Talk:Animate a pendulum

From Rosetta Code

It's moderately tricky to make this work perfectly, especially for large amplitudes. The issue is that there is no neat analytic solution of the equation of motion (not without getting into fairly hairy maths). Since this is to demonstrate simulation and not mathematical prowess, I suggest hacking it. (I have some code that simultaneously plots a phase diagram when running the simulation, which is very nice but detracts from the basic requirements of the task so I omitted it.) —Donal Fellows 15:42, 7 August 2009 (UTC)

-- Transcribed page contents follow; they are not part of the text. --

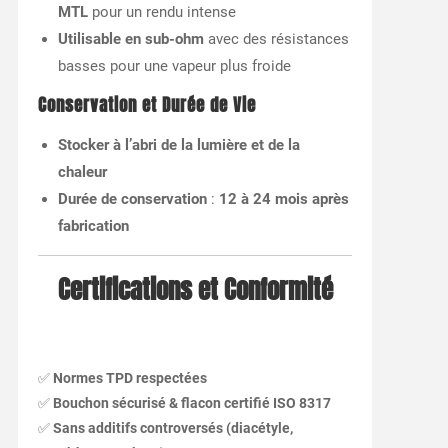
MTL
pour un rendu intense
Utilisable en sub-ohm
avec des résistances
basses pour une vapeur plus froide
Conservation et Durée de Vie
Stocker à l’abri de la lumière et de la
chaleur
Durée de conservation
:
12 à 24 mois après
fabrication
Certifications et Conformité
✅
Normes TPD respectées
✅
Bouchon sécurisé & flacon certifié ISO 8317
✅
Sans additifs controversés (diacétyle,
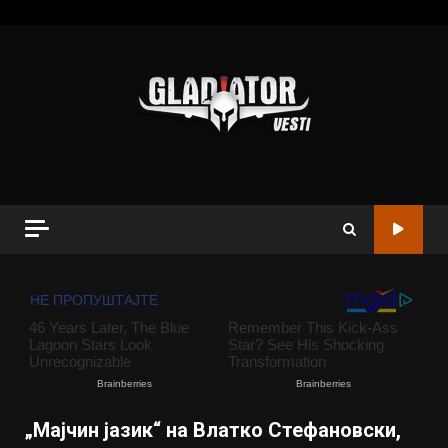
„Мајчин јазик“ на Влатко Стефановски,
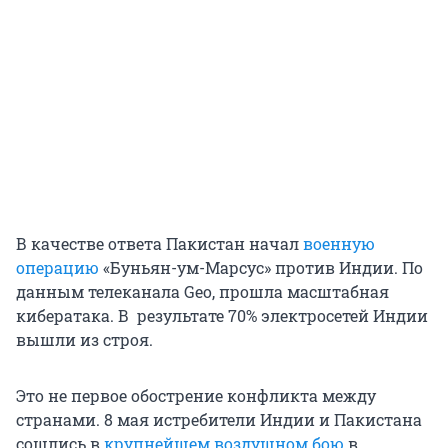
В качестве ответа Пакистан начал
военную
операцию
«Буньян-ум-Марсус» против Индии. По
данным телеканала Geo, прошла масштабная
кибератака. В результате 70% электросетей Индии
вышли из строя.
Это не первое обострение конфликта между
странами. 8 мая истребители Индии и Пакистана
сошлись в
крупнейшем воздушном бою
в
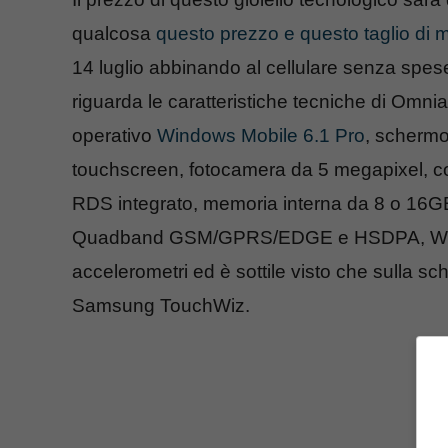
qualcosa
questo prezzo e questo taglio di
14 luglio abbinando al cellulare senza spe
riguarda le caratteristiche tecniche di Omni
operativo
Windows Mobile 6.1 Pro
, schermo
touchscreen, fotocamera da 5 megapixel, co
RDS integrato, memoria interna da 8 o 16
Quadband GSM/GPRS/EDGE e HSDPA, Wi-Fi
accelerometri ed è sottile visto che sulla s
Samsung TouchWiz.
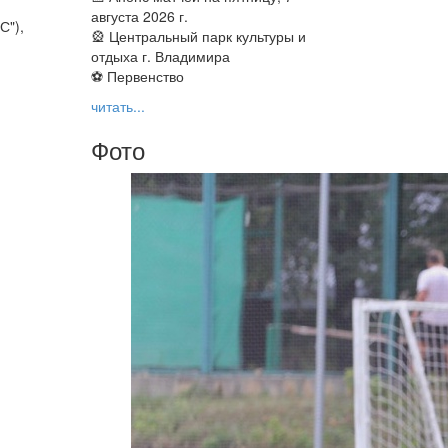
августа 2026 г.
С"),
🎡 Центральный парк культуры и
отдыха г. Владимира
⚽ Первенство
читать...
Фото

Assuming you're referring to the introduction to my example: Sure. I just figured a description of the principle would be useful, to help understand without studying any particular example's code details (such as your refined approximation, and my "k" constant). Feel free to edit that info into the general task description. (Another way to do the pendulum might be to simulate position/velocity vectors and the pendulum arm as a constraint on distance from the center; this might be done if you have a general physics engine handy.)
By the way, I think it would be good to have an explanation of the principle of the approximation procedure used in the Tcl example. --Kevin Reid 17:16, 7 August 2009 (UTC)
I'm not very proud of it. I wanted to use wp:Simpson's Rule for the integration since I knew the differential equation for pendulums from way back, but couldn't get that to work without solving it first. Chicken-and-egg! So solve it once using the guess that the velocity is constant over the time period to get approximate locations for the other points of the integration, and solve it again to get a better estimate of the velocity and, consequently, position. I've tested it and it works well enough for a few minutes of simulation at the initial angle I selected, which is all I think anyone will actually bother with. (I suppose I could do better if I really drilled into the math, but whatever...) —Donal Fellows 21:44, 7 August 2009 (UTC)

There has been a mistake in the MatLab code (now commented in the code), but occasionally in other languages as well.